Marino exit adds to NFL's starless sky

On The NFL

March 19, 2000|By Vito Stellino | Vito Stellino,SUN STAFF

It was obviously tempting for Dan Marino.

The idea of throwing to Cris Carter and Randy Moss and handing off to Robert Smith intrigued him. So did the idea of making one more run for the Super Bowl.

In the end, though, Marino made the logical move when he declined the Minnesota Vikings' offer and decided to retire after 17 years.

Marino simply didn't appear to have enough left in the tank to last another season.

And the reality of playing for the Vikings probably wasn't as good as it looked on paper. The team appears to be in turmoil, with coach Dennis Green shaking up the coaching staff and the defense so weak.

It's still unfortunate for the fans that Marino, who was Picasso with a brush in his hand when he picked up a football, has thrown his last pass. In the last year, the NFL has lost John Elway, Barry Sanders -- assuming he doesn't return -- and now Marino.

The NFL has a shortage of stars and now the Dolphins don't have one. For three decades, since Don Shula left Baltimore for Miami, the Dolphins were an attraction. Now they're just another team.

Just like a lot of other teams. The lack of marquee attractions is a problem for the league now that only one of the 12 division champions in 1997 and 1998 -- Jacksonville -- repeated last season.

The ABC-TV executives sacked Boomer Esiason and two executives a week ago, presumably in an attempt to recapture the buzz of the 1970s when what happened on "Monday Night Football" was water cooler conversation in offices around the country Tuesday morning.

Bringing back the '70s, though, seems impossible in the free-agency era. Howard Cosell and Don Meredith helped make it must-see TV in the pre-cable era, but it helped that it was an era of dynasties. Chuck Noll's Pittsburgh Steelers won four Super Bowls, Shula's Dolphins and Tom Landry's Dallas Cowboys won two, and John Madden's Oakland Raiders were a contender every year and won one. So were Bud Grant's Vikings, even though they lost four Super Bowls.

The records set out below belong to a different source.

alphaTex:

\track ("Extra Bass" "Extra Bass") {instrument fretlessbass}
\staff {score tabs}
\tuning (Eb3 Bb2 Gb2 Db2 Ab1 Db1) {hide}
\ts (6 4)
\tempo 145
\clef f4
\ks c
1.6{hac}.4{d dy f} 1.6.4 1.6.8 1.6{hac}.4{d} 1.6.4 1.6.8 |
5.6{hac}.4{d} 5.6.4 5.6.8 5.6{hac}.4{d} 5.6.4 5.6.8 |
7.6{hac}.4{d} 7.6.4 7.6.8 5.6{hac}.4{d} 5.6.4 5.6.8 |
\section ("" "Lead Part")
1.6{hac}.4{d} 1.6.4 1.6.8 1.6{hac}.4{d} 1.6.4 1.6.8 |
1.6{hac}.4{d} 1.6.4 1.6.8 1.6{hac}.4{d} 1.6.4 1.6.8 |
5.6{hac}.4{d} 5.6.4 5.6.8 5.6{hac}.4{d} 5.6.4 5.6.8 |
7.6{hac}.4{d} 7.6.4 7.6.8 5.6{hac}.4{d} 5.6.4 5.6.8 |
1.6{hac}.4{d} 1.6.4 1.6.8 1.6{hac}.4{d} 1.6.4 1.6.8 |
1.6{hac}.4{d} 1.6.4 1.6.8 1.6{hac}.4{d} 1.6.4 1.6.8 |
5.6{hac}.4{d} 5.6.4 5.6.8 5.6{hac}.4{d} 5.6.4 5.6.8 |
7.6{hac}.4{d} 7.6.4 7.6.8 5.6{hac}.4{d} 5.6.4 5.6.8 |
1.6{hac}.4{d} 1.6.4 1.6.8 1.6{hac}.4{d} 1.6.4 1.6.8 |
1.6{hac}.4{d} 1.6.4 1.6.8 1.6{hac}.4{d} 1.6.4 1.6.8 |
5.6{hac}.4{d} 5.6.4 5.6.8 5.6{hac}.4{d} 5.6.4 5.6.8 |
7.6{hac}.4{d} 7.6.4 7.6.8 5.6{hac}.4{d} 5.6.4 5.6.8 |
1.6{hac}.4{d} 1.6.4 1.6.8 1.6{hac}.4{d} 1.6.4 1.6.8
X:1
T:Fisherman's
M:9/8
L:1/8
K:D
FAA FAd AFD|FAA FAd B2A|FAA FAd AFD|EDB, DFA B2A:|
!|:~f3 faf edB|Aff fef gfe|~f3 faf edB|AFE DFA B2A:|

They don't make teams like that anymore.

A Fort Lauderdale columnist lamented Marino's departure when he said the Dolphins now had "No star running back. No star free-agent signing thus far. No national stars on the roster, period. Get the team picture? It looks an awful lot like the Baltimore Ravens, doesn't it? Only now even the Ravens have Shannon Sharpe to draw a spotlight."

Of course, there is one upside to the demise of dynasties. Virtually every team now figures it has a shot for the playoffs. After all, two teams got in at 8-8 last year.

But the NFL no longer has the aura it once had when MNF was an event instead of just another football game.

Dolphins rift

It wasn't a secret that Marino and coach Jimmy Johnson didn't exactly have a good rapport.

That was made even more obvious when Johnson was a no-show at Marino's farewell news conference.

Johnson, though, didn't snub Marino. He wanted to come, but Marino sent the word that he didn't want him there.

This leaves former Johnson aide, Dave Wannstedt, in one of the toughest coaching situations in the league this year.

A lot of Marino fans in Miami are still annoyed that Wannstedt didn't invite Marino back, so Wannstedt isn't exactly getting a honeymoon from the fans. If the Dolphins don't make the playoffs, they'll blame Wannstedt.

Second chance

The top players in the draft usually want to hold their own workouts on their college campuses instead of working out in Indianapolis at the scouting combine.

That backfired on Florida State's Peter Warrick on Thursday when his workout in Tallahassee, Fla., was forced indoors because of bad weather.

Warrick's times of 4.55 and 4.56 seconds in the 40-yard dash were not only bested by former teammate Laveranues Coles, but also by the two Penn State defensive stars, LaVar Arrington and Courtney Brown, in their workout the same day in State College, Pa.

The scouts are going to give Warrick a second chance Friday, but he now appears likely to slide to the fourth spot in the draft.

Warrick tried to put his best spin on it, saying, "I was disappointed in my time, but it's not like somebody was chasing me. I'm not the fastest person, but when my number is called, I try to make something happen every time."

At Penn State, Brown outran a disappointed Arrington. The two had similar times even though Brown is a defensive lineman who weighs 267 pounds and Arrington is a 251-pound linebacker. Arrington was hoping to dazzle the scouts with a 4.4 time, but was in the 4.55 range.

"I was trying way too hard. I ran a 4.37 and 4.38 in Florida, but it didn't work out today. I didn't let it come naturally. I wish I could do it all over again," Arrington said.

Brown simply said, "I think I did OK."

Now the question is whether the Browns will make Brown or Arrington the top pick. They may be leaning toward Brown, but they'll talk up Arrington because they'd like to persuade the Washington Redskins to trade up from their second spot to get Arrington. The 'Skins say they're not budging.